Et ce chemin plein d’humanité avec ces enfants s’est achevé sur un grand spectacle.
« Ces enfants étaient dans une école de danse. La veille de leur départ, ils ont donné un grand spectacle à Hourtin, en présence de Julien Clerc qui était venu pour soutenir la lutte antiraciste. Il faut se replacer dans le contexte des années 1989. Les Touré Kunda ont chanté sur scène avec les enfants et les enfants ont donné un spectacle inoubliable en présence de Danielle. La Fondation pour moi c’est une grande famille. Ca toujours été quelque chose de très joyeux, plein d’humanité. Danielle donnait cette énergie-là. »

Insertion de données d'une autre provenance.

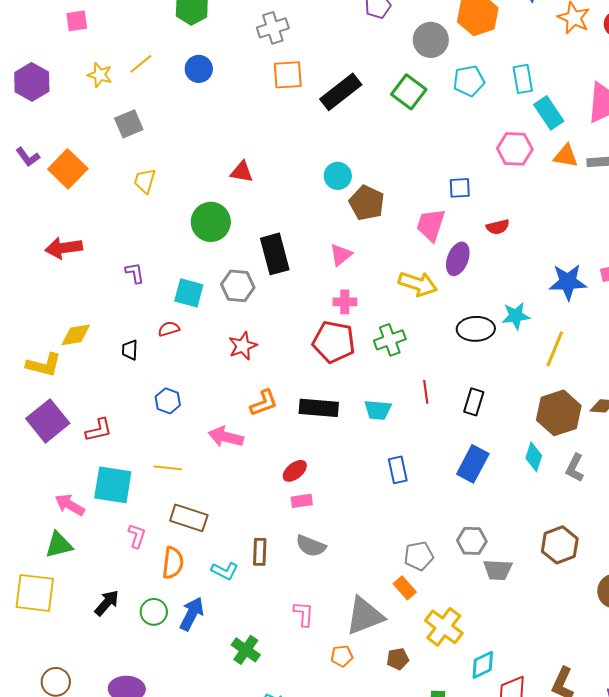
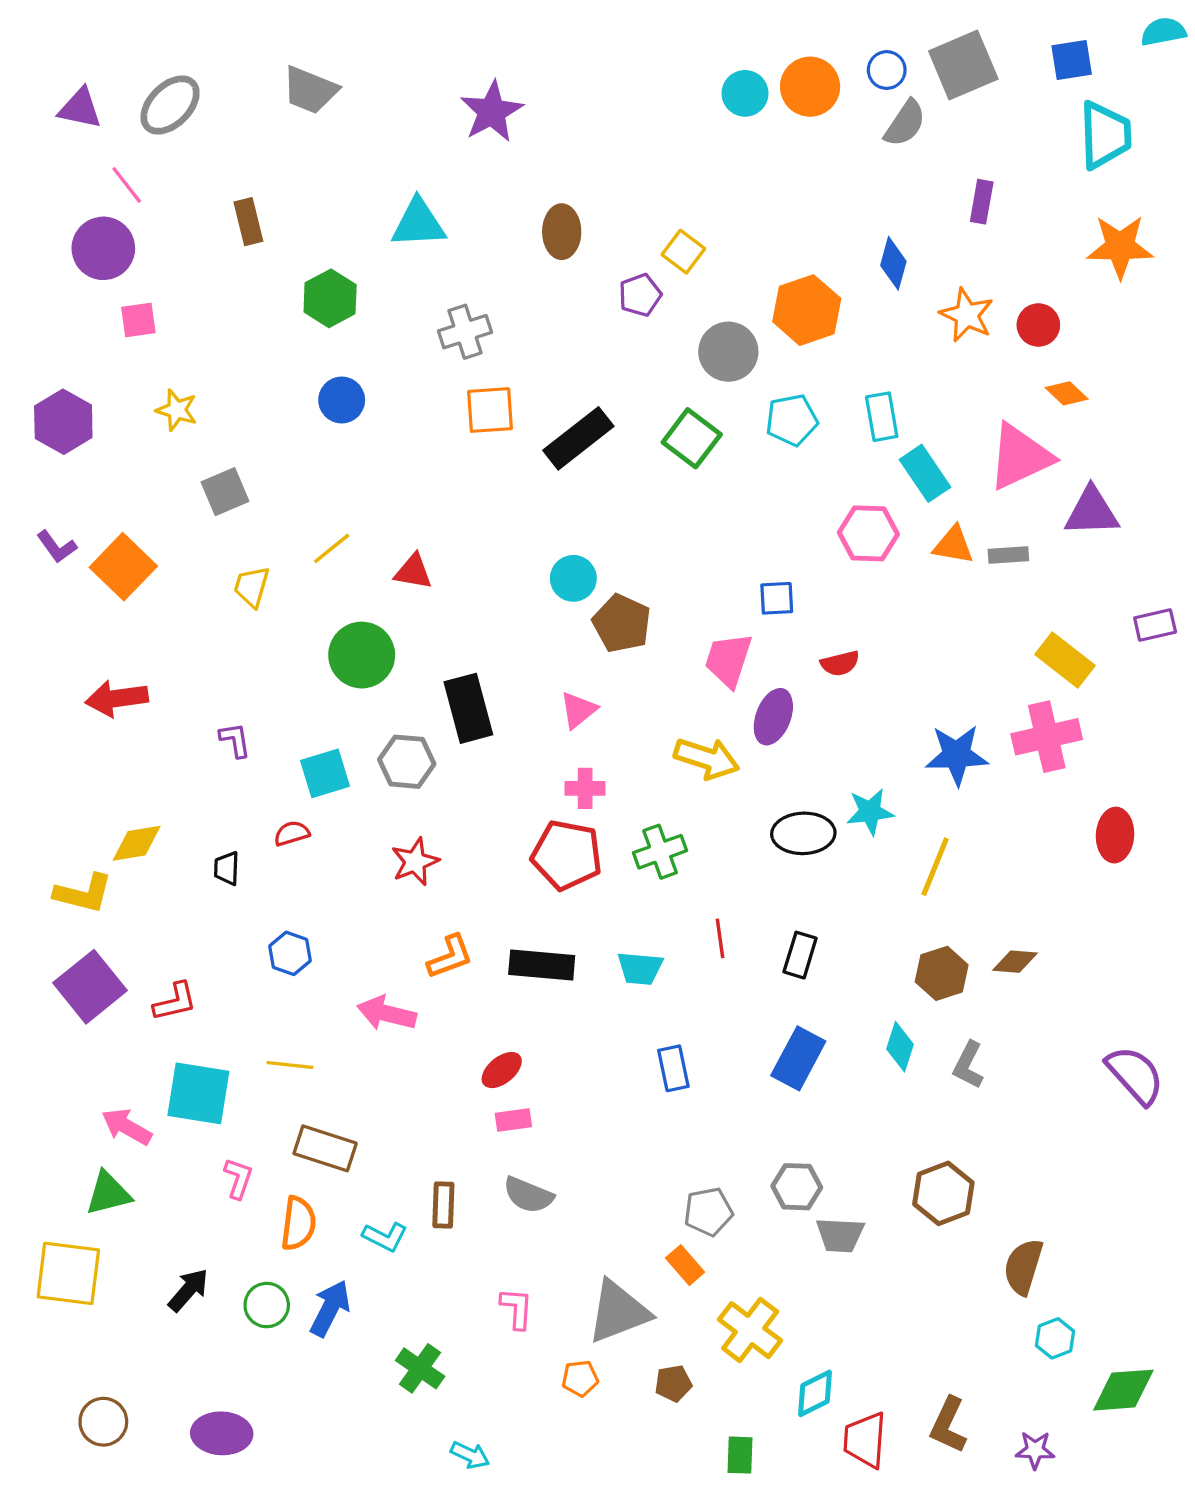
yellow line: (141, 64) -> (332, 548), moved
cyan square: (189, 293) -> (325, 773), turned -32
brown hexagon: (559, 413) -> (942, 973), size x0.7

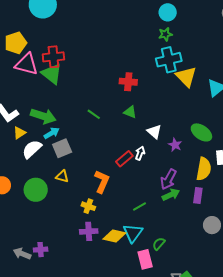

Et à travers cet accueil des enfants sud-africains, c’est le droit des peuples qui était mis en avant par Danielle Mitterrand.. Une constante de l’action de la Fondation, aux côtés également du droit à l’eau ou de la citoyenneté. Une révolte contre toute les injustices que nous continuerons d’évoquer la semaine prochaine.